Listing 5: hibernate-cfg.xml file

<?xml version='1.0' encoding='UTF-8'?>
<!DOCTYPE hibernate-configuration PUBLIC
          "-//Hibernate/Hibernate Configuration DTD 3.0//EN"
          "http://hibernate.sourceforge.net/hibernate-configuration-3.0.dtd">

<!-- Generated by MyEclipse Hibernate Tools.                   -->
<hibernate-configuration>

    <session-factory>
    	<!-- Database Connection Settings -->
        <property name="connection.driver_class">com.mysql.jdbc.Driver</property>
        <property name="connection.url">jdbc:mysql://localhost/test</property>
        <property name="connection.username">root</property>
        <property name="connection.password"></property>
        
        <!-- JDBC Connection Pool (Use the built-IN) -->
        <property name="connection.pool_size">1</
        property>
        
        <!-- Diable the second-level cache -->
        <property name="cache.provider_class">org.hibernate.cache.NoCacheProvider</property>
        
        <!-- Database Schema Modification Type -->
        <property name="hbm2ddl.auto">create</property>
        
        <!-- Database Dialect -->
        <property name="dialect">org.hibernate.dialect.MySQLDialect</property>
        
        <!-- Echo all executed SQL to stdout -->
        <property name="show_sql">true</property>
        
        <!-- Hibernate Class Mapping -->
		<mapping class = "table.Vehicle"/>
		<mapping class = "table.TwoWheeler"/>
		<mapping class = "table.FourWheeler"/>
	</session-factory>
</hibernate-configuration>

The above code defines hibernate configuration file. This code define tag to inform the hibernate about the set of entity classes that will be manipulated as entity type for hibernate.

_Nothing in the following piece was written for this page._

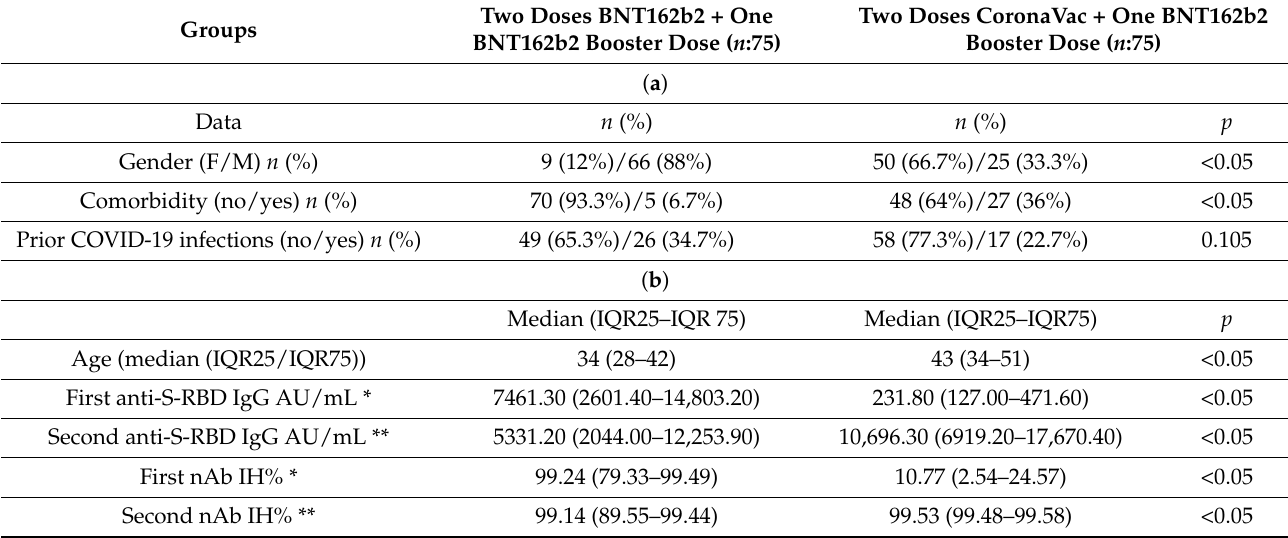
Table 2. (a) Distribution of demographic data of participants who received a booster dose of BNT162b2 after two doses of BNT162b2 or two doses of the CoronaVac vaccine. (b) Distribution of age and antibody results in participants who received a BNT162b2 booster dose after two doses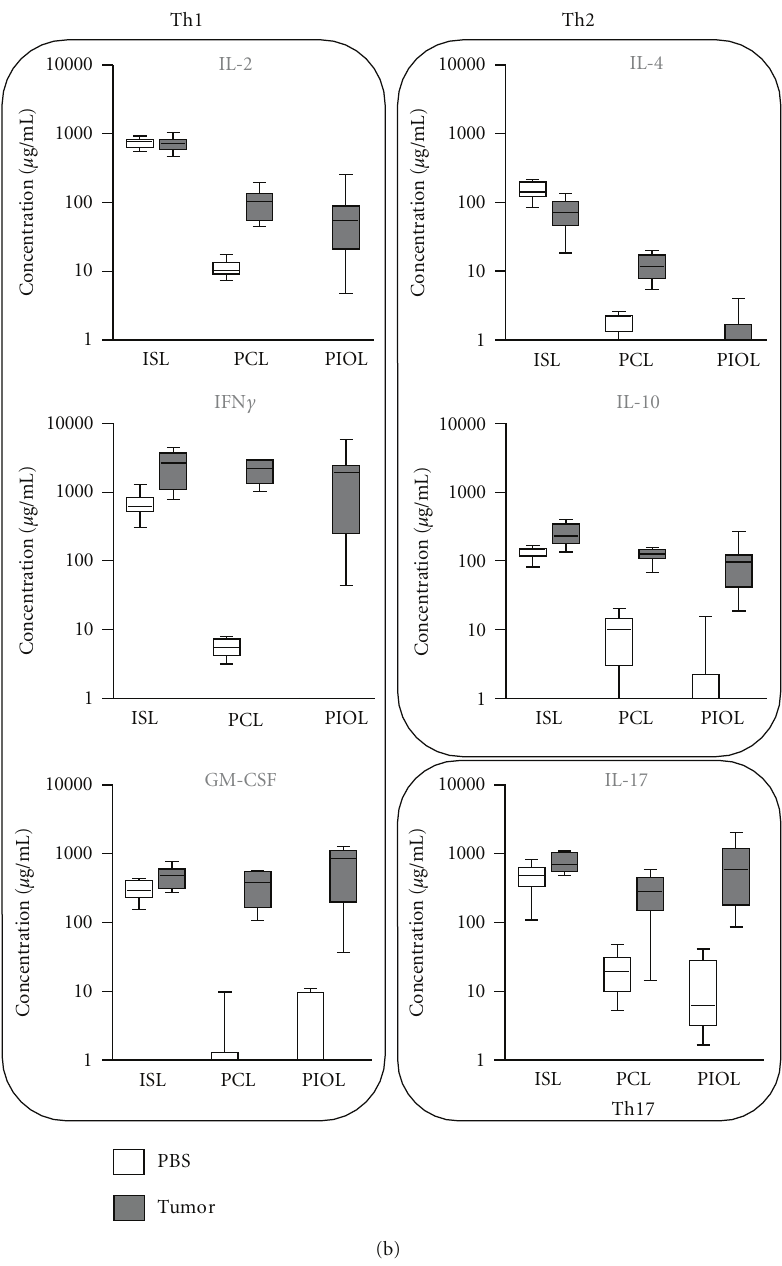
Figure 2: Comparison of the cellular and molecular immune environment of a B cell murine lymphoma implanted in the spleen, in the brain or in the eye. (a) A20.IIA-GFP cells were implanted in immunocompetent syngeneic mice in the spleen (intrasplenic lymphoma model: ISL), in the brain (primary intracerebral lymphoma model: PCL), or in the eye (primary intraocular lymphoma model: PIOL). 21 days after injection, tumor-bearing organs were analyzed by flow cytometry for the presence of GFP + tumor cells, CD3 + T lymphocytes, NKp46 + NK cells, Gr1 + neutrophils, CD11c + dendritic cells, and CD11b + CD11c − macrophages. Results are represented as the proportion of the di ff erent populations among total living cells ( n = 10). (b) 21 days after lymphoma (gray boxes) or PBS (white boxes) injection, cells were isolated from appropriate tissues and stimulated for 36 h with anti-CD3/CD28-coated Dynal beads. Secretion of IL-2, IFN γ , GM-CSF, IL-4, IL-10, and IL-17 in the culture supernatant was evaluated by cytokine bead arrays (BD Biosciences) ( n = 10). Animal studies were conformed to European Union guidelines and were approved by the Charles Darwin Ethics Committee in Animal Experiment, Paris,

Once we have gone through all this configuration and coding, to execute this application right click on the “Table_Per_Class” java file and choose “Run As” and select “Run As Java Application”. This will produce three tables “Vehicle”, “TwoWheeler” and “FourWheeler” as shown in Figure 3:

Table Created by hibernate

Figure 3: Table Created by hibernate

Conclusion

In this article, we learn about all different kind of Inheritance strategies provided for hibernate to create database tables in different ways. We also created an example for TABLE_PER_CLASS strategy of inheritance.